In the mountainous region of Concepción de Soluteca, families are grappling with the transition. Roberto González and his family manage 12 hectares [1] of land that was originally granted to them in the 1970s. For generations, the family relied on old habits of clearing forest patches to make room for new crops, a practice now prohibited under the EU Deforestation Regulation (EUDR).
The EUDR aims to halt deforestation linked to imported commodities by requiring companies to prove their products did not originate from deforested land. For smallholders like González, this means shifting away from slash-and-burn methods and adopting more sustainable land-management techniques.

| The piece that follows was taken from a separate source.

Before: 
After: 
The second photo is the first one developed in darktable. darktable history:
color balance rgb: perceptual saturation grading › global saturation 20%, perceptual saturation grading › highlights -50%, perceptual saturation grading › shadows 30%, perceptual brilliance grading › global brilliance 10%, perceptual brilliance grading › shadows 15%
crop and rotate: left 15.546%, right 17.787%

Compliance will become mandatory for coffee shipments in 2027 [3]. The transition is challenging for farmers who lack the technical resources or capital to overhaul their planting methods quickly. While the regulation intends to protect global biodiversity, the immediate burden falls on the producers in the global south who must now document their land use to satisfy European buyers.
Local growers are now working to align their ancestral farming habits with these legal requirements. The shift requires a fundamental change in how land is managed in the highlands of Honduras, replacing clearing with conservation to ensure the coffee continues to flow into Europe.

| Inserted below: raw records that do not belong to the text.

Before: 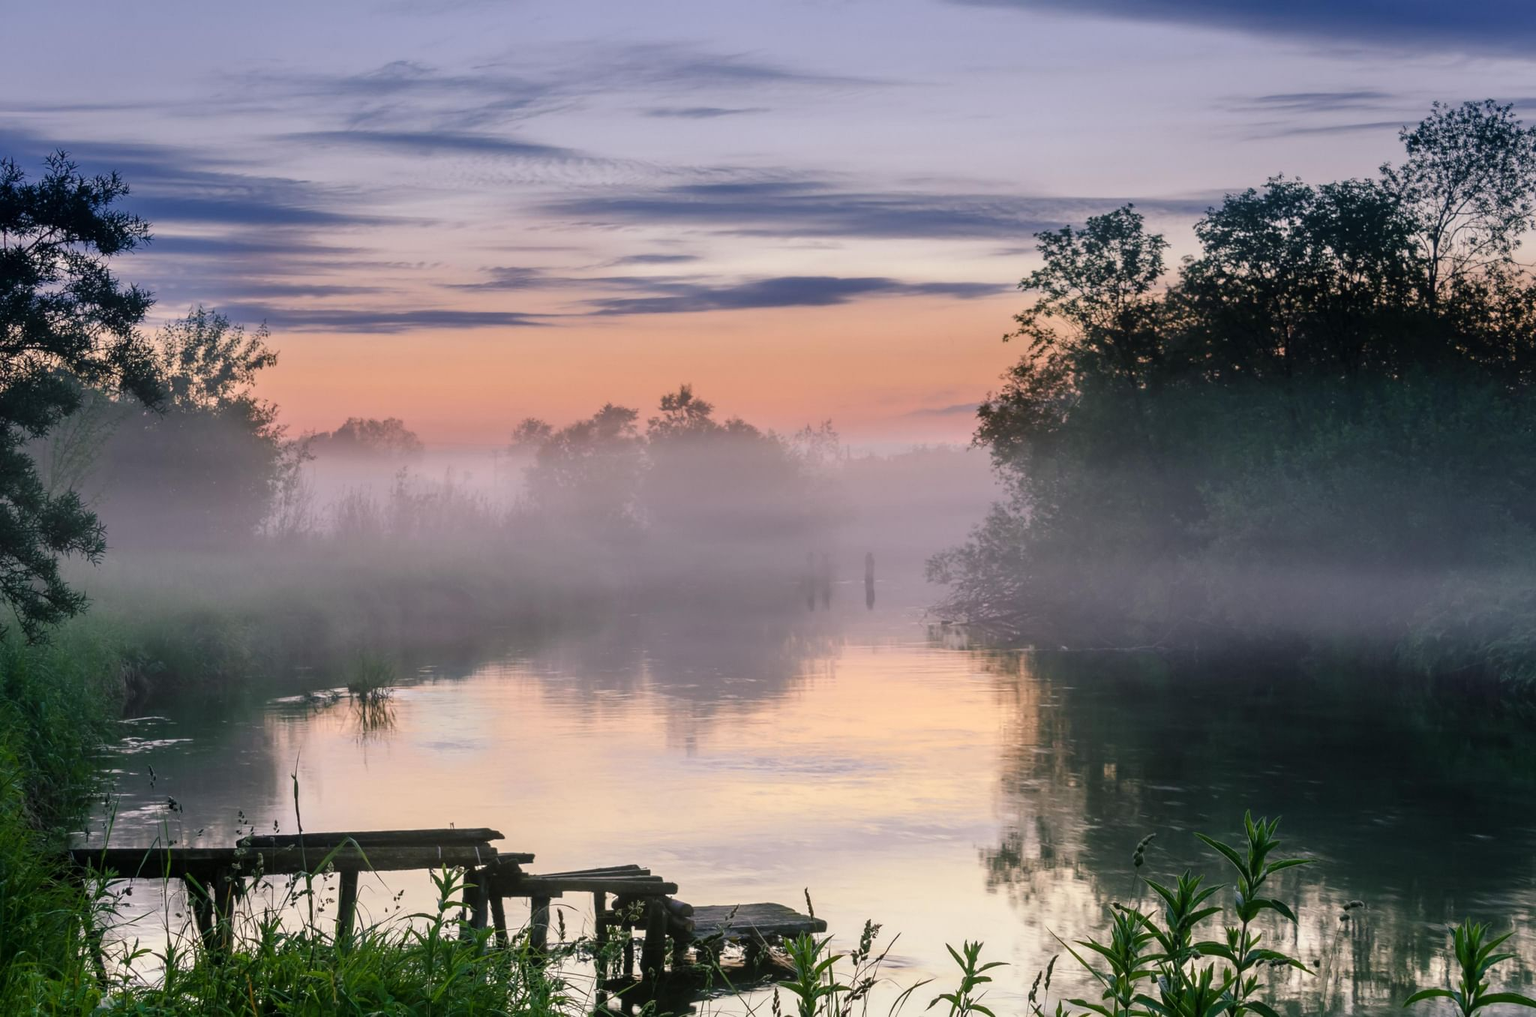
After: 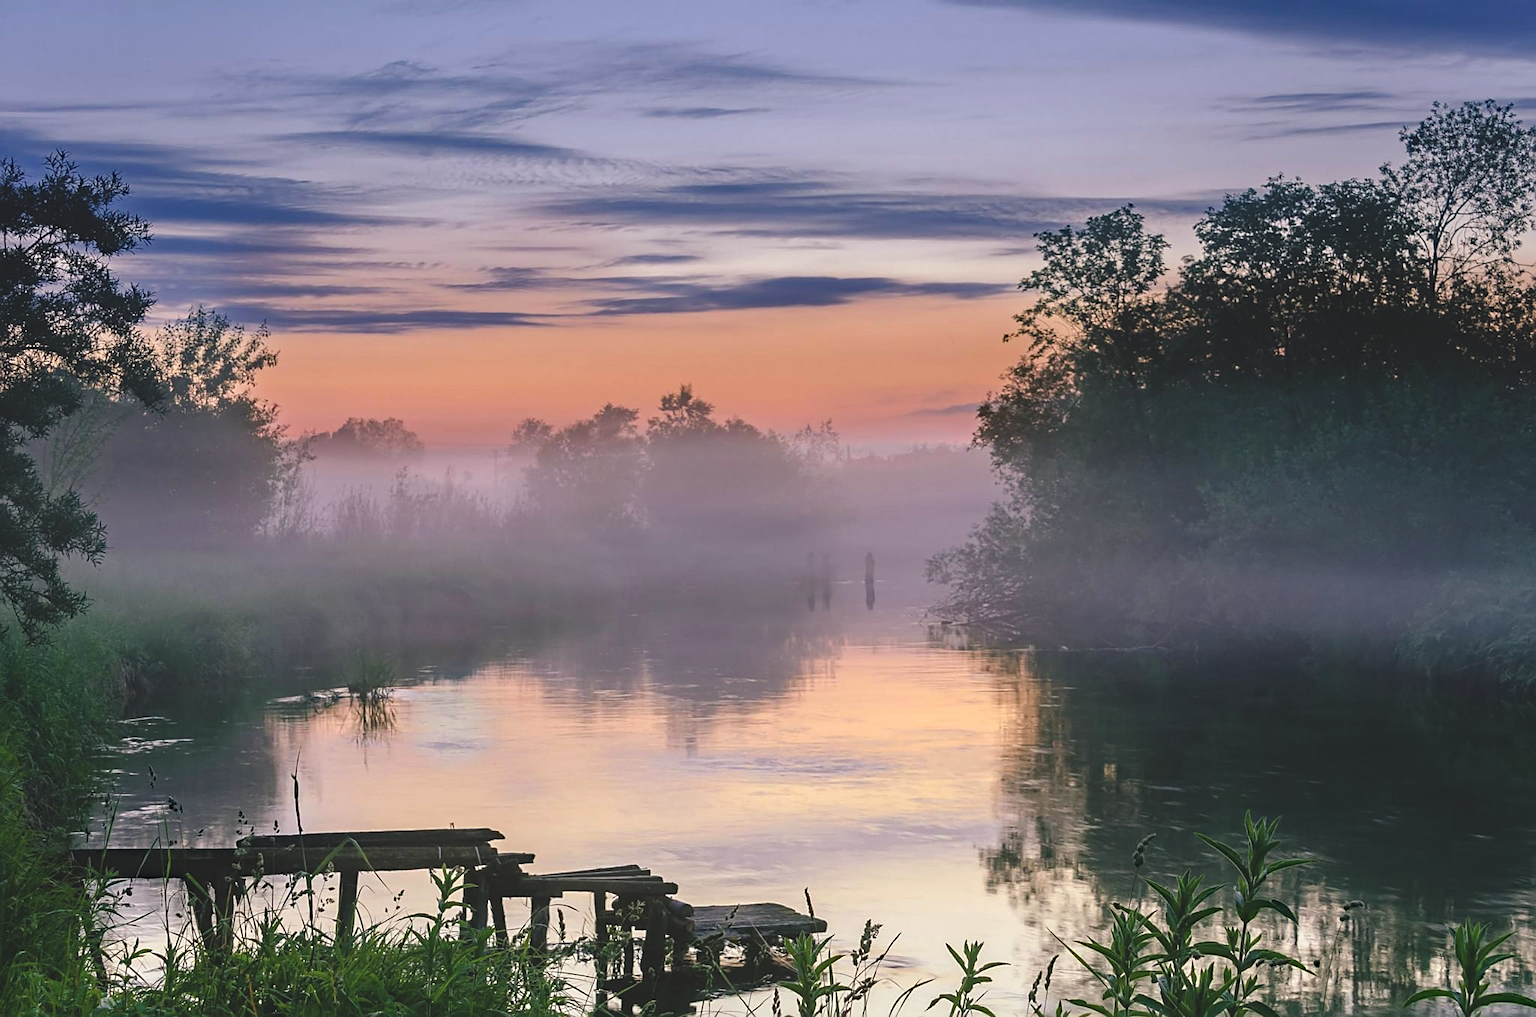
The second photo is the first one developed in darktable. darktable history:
sharpen: amount 0.493
haze removal: strength 0.303, distance 0.255, compatibility mode true, adaptive false
exposure: black level correction -0.015, compensate highlight preservation false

“EU absorbs about 50% of coffee exports from Honduras.”
The EUDR represents a shift in trade policy where environmental standards become non-tariff barriers to market entry. For Honduran farmers, the regulation creates a precarious gap between traditional agricultural survival and the stringent data-driven requirements of European imports, potentially favoring larger industrial plantations over small-scale family farms that cannot afford the cost of compliance.